Wednesday, November 10, 2010

Godard's "King Lear" at Lincoln Center

Since I know next to nothing of this period of Godard's work, I can't really say anything about this. Hopefully Brody won't be linking the film to Godard's inner turmoil over his break up with Karina some 20 years prior.

Wanted to share it anyway, as there seems to be many Godard films playing as of late!


Link:



From the Website:

Introduced by Richard Brody, New Yorker film critic and author of the book Everything Is Cinema: The Working Life of Jean-Luc Godard.

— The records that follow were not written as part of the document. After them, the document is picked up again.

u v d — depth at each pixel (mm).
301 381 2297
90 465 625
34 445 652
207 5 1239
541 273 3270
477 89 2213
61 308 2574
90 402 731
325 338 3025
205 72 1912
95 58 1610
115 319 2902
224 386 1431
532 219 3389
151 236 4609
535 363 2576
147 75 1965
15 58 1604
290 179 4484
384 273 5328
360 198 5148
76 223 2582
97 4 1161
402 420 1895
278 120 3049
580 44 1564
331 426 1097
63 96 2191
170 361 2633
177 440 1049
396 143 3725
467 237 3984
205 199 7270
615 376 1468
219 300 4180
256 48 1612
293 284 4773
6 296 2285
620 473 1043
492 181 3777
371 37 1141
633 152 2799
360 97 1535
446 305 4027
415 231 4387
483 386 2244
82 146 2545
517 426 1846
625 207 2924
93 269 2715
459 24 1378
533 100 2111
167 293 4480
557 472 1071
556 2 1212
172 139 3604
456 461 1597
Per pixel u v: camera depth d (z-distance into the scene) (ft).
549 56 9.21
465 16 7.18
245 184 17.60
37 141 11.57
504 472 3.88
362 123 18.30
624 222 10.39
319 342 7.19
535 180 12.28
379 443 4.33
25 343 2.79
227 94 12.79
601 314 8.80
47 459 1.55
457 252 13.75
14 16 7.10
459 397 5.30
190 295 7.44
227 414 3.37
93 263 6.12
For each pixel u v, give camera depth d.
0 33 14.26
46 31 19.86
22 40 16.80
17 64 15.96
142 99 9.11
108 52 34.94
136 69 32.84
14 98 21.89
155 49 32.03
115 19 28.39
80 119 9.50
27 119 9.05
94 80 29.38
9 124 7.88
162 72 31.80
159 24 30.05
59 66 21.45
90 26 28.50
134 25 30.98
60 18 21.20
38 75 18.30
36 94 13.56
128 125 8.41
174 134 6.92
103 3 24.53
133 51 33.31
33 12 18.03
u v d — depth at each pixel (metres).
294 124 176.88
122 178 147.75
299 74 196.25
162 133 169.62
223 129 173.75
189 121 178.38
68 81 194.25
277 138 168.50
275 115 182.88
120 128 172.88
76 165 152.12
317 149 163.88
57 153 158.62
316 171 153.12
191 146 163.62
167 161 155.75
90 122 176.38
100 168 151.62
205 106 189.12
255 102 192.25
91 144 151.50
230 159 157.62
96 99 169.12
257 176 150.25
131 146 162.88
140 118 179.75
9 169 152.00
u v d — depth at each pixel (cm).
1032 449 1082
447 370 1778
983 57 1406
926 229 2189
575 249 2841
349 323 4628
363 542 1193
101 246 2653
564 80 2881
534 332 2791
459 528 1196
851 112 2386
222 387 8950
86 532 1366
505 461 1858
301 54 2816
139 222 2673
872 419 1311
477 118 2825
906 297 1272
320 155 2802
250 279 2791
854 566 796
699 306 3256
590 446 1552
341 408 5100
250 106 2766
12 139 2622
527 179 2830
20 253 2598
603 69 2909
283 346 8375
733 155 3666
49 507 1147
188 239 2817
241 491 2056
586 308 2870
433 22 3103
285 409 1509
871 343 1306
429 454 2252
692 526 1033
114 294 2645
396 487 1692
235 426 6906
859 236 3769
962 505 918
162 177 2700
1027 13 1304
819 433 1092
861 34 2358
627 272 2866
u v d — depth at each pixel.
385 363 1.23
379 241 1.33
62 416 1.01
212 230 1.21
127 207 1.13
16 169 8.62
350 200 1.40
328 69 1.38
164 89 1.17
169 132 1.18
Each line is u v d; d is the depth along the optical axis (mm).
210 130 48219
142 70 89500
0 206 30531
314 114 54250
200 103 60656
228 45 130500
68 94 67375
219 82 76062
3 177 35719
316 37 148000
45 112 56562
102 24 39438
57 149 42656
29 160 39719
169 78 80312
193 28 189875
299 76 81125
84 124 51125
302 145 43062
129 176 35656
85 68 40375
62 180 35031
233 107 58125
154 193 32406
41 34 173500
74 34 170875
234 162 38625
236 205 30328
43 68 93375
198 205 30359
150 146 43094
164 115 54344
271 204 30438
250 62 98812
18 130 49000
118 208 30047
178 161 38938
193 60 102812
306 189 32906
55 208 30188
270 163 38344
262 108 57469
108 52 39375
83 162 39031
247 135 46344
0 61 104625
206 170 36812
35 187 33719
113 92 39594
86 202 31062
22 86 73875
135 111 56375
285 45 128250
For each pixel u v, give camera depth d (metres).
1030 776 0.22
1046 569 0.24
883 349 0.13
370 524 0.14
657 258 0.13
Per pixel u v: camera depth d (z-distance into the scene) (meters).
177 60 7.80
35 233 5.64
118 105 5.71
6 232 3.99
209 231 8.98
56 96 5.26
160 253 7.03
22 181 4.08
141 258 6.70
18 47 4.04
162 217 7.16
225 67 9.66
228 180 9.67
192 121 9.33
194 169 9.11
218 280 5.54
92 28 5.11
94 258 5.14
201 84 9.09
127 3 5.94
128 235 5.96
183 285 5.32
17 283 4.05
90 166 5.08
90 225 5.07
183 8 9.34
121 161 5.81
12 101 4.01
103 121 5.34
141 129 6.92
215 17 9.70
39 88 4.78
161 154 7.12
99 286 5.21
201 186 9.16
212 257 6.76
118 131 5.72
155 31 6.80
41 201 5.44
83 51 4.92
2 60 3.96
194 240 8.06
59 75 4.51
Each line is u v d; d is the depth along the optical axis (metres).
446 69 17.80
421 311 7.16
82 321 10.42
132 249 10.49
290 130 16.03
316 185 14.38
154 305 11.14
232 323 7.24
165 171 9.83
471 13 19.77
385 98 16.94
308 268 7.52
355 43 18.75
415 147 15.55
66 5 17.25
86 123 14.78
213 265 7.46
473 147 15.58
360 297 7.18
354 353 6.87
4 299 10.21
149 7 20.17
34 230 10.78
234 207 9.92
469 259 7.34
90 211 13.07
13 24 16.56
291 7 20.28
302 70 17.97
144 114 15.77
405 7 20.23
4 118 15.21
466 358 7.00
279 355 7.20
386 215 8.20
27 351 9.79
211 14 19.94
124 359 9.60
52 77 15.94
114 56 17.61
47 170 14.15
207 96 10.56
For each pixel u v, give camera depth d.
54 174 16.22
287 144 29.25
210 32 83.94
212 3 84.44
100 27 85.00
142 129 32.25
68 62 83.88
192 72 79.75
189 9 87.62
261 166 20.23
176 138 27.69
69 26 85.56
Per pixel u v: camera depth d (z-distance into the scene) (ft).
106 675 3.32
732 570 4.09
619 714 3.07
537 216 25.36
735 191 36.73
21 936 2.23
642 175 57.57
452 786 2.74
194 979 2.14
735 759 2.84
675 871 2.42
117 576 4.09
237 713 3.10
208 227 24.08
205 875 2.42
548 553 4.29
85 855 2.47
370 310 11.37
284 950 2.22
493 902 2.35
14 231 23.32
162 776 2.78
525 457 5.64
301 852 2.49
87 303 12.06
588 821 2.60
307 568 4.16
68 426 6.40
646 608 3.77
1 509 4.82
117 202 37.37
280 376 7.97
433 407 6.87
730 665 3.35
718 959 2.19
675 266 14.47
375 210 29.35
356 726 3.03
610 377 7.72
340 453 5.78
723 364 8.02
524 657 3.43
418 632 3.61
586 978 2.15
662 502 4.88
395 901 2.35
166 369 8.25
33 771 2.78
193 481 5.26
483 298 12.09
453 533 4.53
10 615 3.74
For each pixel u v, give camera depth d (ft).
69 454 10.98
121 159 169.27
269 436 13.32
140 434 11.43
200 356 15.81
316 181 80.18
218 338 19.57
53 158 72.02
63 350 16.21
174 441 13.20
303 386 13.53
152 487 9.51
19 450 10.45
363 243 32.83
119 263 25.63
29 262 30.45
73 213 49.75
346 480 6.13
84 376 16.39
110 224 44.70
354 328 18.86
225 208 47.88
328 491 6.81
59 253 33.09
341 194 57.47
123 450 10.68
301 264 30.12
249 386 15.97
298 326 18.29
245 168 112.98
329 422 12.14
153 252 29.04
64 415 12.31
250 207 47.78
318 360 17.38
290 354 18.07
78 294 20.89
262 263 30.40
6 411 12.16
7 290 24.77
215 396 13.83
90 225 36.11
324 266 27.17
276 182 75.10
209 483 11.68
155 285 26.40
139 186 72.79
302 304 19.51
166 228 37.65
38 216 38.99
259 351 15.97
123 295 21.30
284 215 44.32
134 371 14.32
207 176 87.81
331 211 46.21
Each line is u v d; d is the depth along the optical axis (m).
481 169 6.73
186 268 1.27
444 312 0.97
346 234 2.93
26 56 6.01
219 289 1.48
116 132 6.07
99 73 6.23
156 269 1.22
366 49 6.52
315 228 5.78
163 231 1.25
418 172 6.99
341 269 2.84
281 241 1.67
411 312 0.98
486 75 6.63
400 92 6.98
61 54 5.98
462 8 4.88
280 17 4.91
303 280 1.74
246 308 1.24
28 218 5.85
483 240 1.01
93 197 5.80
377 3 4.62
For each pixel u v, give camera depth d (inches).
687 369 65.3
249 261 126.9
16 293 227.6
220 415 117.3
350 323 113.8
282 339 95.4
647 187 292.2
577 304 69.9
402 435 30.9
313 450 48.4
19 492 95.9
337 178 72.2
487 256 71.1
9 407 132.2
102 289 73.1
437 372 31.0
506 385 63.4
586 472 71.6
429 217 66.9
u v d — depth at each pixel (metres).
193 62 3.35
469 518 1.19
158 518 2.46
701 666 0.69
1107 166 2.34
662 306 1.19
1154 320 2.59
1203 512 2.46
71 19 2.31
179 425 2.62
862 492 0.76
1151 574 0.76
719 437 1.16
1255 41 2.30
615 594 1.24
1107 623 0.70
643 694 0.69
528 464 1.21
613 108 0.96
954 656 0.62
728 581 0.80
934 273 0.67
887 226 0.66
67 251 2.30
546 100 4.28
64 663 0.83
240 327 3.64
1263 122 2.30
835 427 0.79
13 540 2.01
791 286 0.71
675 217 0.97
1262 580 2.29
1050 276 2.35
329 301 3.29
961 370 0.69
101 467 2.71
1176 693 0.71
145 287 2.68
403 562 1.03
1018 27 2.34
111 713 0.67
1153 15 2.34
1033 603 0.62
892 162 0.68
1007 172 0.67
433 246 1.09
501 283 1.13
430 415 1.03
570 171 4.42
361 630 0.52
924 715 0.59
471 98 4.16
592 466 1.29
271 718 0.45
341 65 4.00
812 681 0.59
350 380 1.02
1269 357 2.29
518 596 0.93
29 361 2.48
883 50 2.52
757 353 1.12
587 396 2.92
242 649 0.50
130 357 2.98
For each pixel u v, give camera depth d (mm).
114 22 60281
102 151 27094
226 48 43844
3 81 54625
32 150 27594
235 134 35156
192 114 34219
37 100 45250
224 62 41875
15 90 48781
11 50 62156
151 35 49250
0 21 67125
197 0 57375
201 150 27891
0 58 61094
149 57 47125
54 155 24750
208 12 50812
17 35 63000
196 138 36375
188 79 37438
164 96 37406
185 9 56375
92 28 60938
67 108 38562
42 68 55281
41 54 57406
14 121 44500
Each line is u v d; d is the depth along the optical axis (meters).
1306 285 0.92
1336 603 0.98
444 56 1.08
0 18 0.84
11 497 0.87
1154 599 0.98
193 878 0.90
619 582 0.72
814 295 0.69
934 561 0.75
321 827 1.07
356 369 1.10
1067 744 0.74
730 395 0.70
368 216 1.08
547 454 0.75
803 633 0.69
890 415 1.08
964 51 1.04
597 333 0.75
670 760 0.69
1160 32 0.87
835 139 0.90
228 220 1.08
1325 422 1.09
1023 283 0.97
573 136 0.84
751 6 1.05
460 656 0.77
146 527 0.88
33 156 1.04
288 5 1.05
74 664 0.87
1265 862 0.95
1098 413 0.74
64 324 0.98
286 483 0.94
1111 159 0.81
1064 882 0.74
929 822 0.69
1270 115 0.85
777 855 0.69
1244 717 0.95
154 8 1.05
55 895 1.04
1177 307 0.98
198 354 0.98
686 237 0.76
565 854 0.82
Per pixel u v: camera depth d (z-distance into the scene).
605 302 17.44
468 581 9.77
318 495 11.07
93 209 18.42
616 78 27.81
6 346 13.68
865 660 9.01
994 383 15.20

“Godard’s 1987 adaptation of King Lear may well be his greatest film; it is, at least, the one that condenses the greatest number of his ideas, styles, and obsessions.”
—Richard Brody

A characteristically skewed take on its source material, Godard’s haunting meditation on personal and cultural dissolution follows William Shakespeare Jr. the Fifth (theater director Peter Sellars) as he searches out his ancestor’s work after a nuclear disaster. Godard systematically subverts Cannon’s expectations of a bankable prestige picture—the improbable cast includes Norman Mailer, Woody Allen, and Molly Ringwald—Godard produces something much more interesting: one of the most radical literary adaptations of all time, and one of the most underrated films of an unpredictable career.